Data analysis for ChIP–seq

We analyzed the ChIP–seq data as previously described14. We mapped the ChIP–seq reads to the mouse genome (mm10) with Bowtie 1.1.1. We called peaks with MACS (v1.4.2; default P value threshold of 1 × 10−4). We used HOMER version 4.9 for peak annotation and transcription factor motif enrichment. We visualized transcription factor binding profiles using Integrative Genomics Viewer.

Statistical analysis

For statistical analysis, Prism (GraphPad, v10.4.0) and R (v4.1.3) were used.

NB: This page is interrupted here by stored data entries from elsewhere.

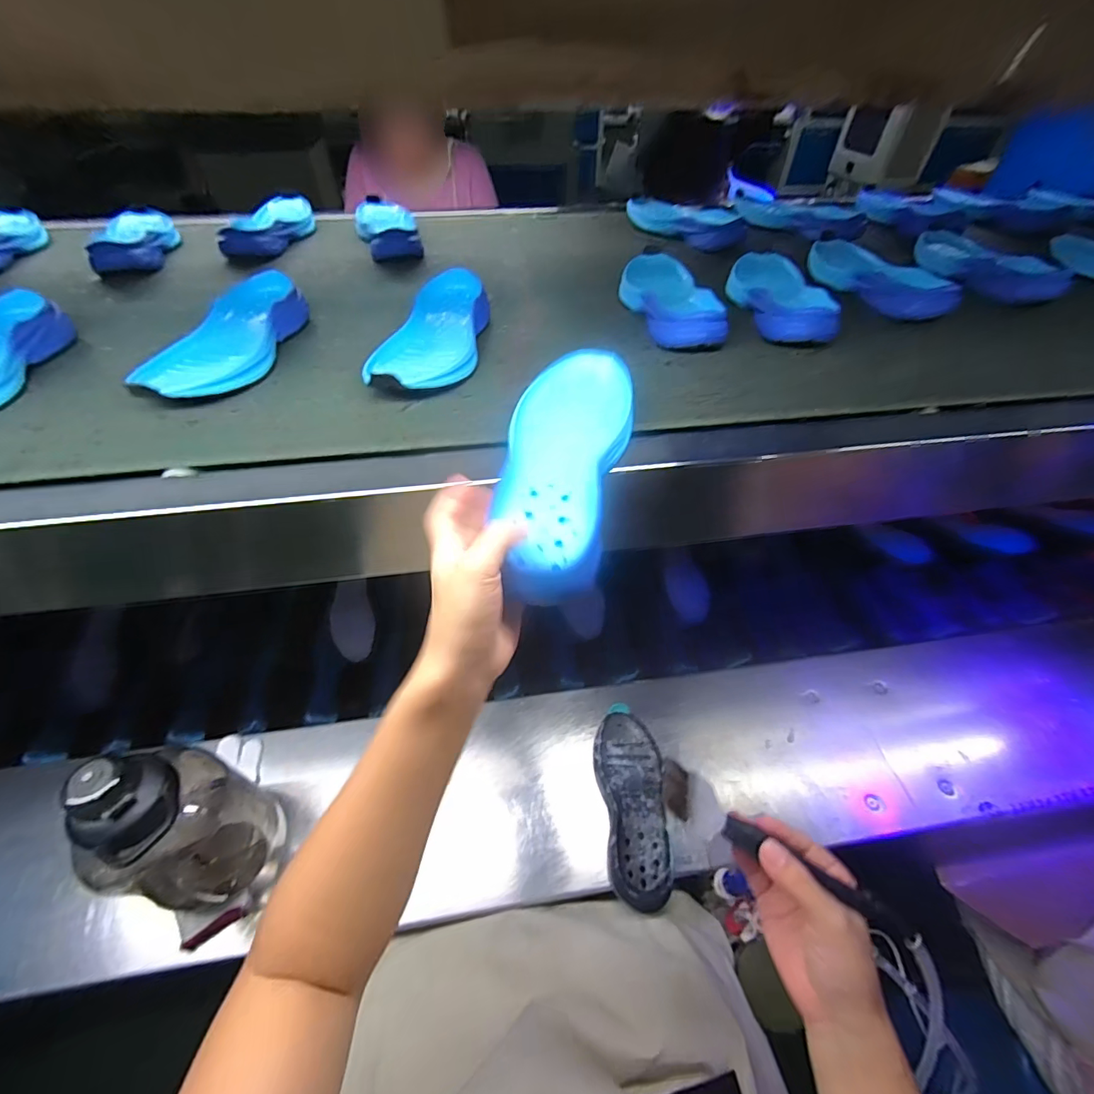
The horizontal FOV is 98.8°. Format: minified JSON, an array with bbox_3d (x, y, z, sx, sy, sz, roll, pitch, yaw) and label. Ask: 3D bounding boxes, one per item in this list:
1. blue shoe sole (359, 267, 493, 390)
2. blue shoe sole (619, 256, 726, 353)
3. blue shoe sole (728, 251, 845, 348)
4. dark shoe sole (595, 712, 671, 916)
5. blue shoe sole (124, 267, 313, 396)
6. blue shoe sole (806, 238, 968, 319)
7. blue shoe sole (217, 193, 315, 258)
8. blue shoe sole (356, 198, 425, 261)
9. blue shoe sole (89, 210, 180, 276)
[{"bbox_3d":[-0.115,-0.217,0.474,0.086,0.052,0.200,3,52,2],"label":"blue shoe sole"},{"bbox_3d":[0.141,-0.298,0.557,0.087,0.038,0.231,-4,51,-4],"label":"blue shoe sole"},{"bbox_3d":[0.272,-0.300,0.560,0.089,0.033,0.223,5,48,4],"label":"blue shoe sole"},{"bbox_3d":[0.104,0.308,0.564,0.078,0.039,0.203,-2,52,-2],"label":"dark shoe sole"},{"bbox_3d":[-0.317,-0.208,0.467,0.082,0.045,0.212,-1,52,-1],"label":"blue shoe sole"},{"bbox_3d":[0.418,-0.346,0.594,0.079,0.039,0.221,-1,52,-1],"label":"blue shoe sole"},{"bbox_3d":[-0.419,-0.489,0.714,0.114,0.039,0.201,-5,51,-4],"label":"blue shoe sole"},{"bbox_3d":[-0.249,-0.495,0.728,0.087,0.041,0.204,-13,53,-10],"label":"blue shoe sole"},{"bbox_3d":[-0.589,-0.447,0.675,0.095,0.038,0.205,-21,54,-16],"label":"blue shoe sole"}]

A two-tailed Student’s t-test was used for calculating the statistical significance between two experimental conditions. Data distribution was assumed to be normal, but this was not formally tested. A one-way or two-way ANOVA was used for determining statistical significance among more than two experimental groups. A P value of <0.05 was considered statistically significant. No statistical methods were used to predetermine sample sizes, but our sample sizes are similar to those reported in previous publications16,38,39. Mice used for all experiments were randomly assigned to each group. Data collection and analysis were not performed blind to the conditions of the experiments. No data points were excluded from the statistical analyses.

Reporting summary

Further information on research design is available in the Nature Portfolio Reporting Summary linked to this article.